Lily stifled at birth a rebellious fancy that she might have preferred less formality and more impetuosity from her lover.
Her upbringing, assigning to parents a right little less than divine over their children, and her sense that Nicholas scarcely belonged to her own generation, alike enabled her to view his method of procedure as the desirable outcome of his scrupulous chivalry.
She played for a little while with fancies that she herself qualified as childish, concerning a diamond ring, the excitement of telling the Hardinges that she was engaged, and the glory of being married at twenty.
Mrs. Aubray—she would be Mrs. Aubray!
Lily Aubray.
She wrote it down and looked at it, feeling more than ever like the heroine of a novel. Then Lily suddenly told herself that it was her duty to face this question—and again had to stifle an unwelcome idea that the time for facing it had already passed when she had first suggested to her father the visit of Nicholas Aubray. It was extraordinary, the difficulty of facing the question.

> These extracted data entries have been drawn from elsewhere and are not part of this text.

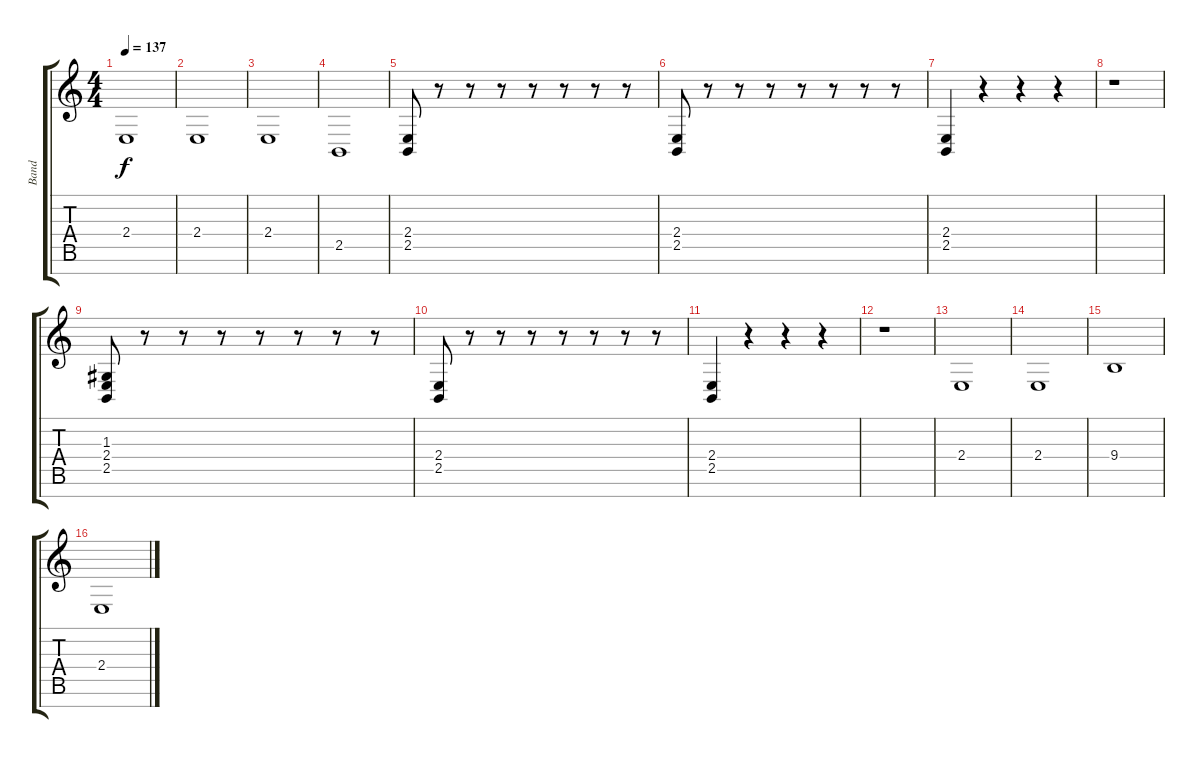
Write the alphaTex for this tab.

\track ("Band" "Band") {instrument pad2warm}
\staff {score tabs}
\tuning (E4 B3 G3 D3 A2 E2 B1) {hide}
\ts (4 4)
\tempo 137
\clef g2
\ks c
2.4.1{dy f} |
2.4.1 |
2.4.1 |
2.5.1 |
(2.4 2.5).8 r.8 r.8 r.8 r.8 r.8 r.8 r.8 |
(2.4 2.5).8 r.8 r.8 r.8 r.8 r.8 r.8 r.8 |
(2.4 2.5).4 r.4 r.4 r.4 |
r.1 |
(1.3 2.4 2.5).8 r.8 r.8 r.8 r.8 r.8 r.8 r.8 |
(2.4 2.5).8 r.8 r.8 r.8 r.8 r.8 r.8 r.8 |
(2.4 2.5).4 r.4 r.4 r.4 |
r.1 |
2.4.1 |
2.4.1 |
9.4.1 |
2.4.1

Her mind kept wandering to trivial considerations, and she rehearsed to herself the imaginary speeches that Nicholas might make. She could not focus her thoughts at all to the point of supplying her own answers.
"But I must know whether I mean to accept or to refuse him!" Lily expostulated with herself.
She remembered the accepted convention that no woman need allow a man to offer her marriage in so many words if she intends to humiliate him by a refusal.
"A nice girl can always stave off the actual proposal, and make the man understand that it's no use," Dorothy Hardinge had once seriously informed her.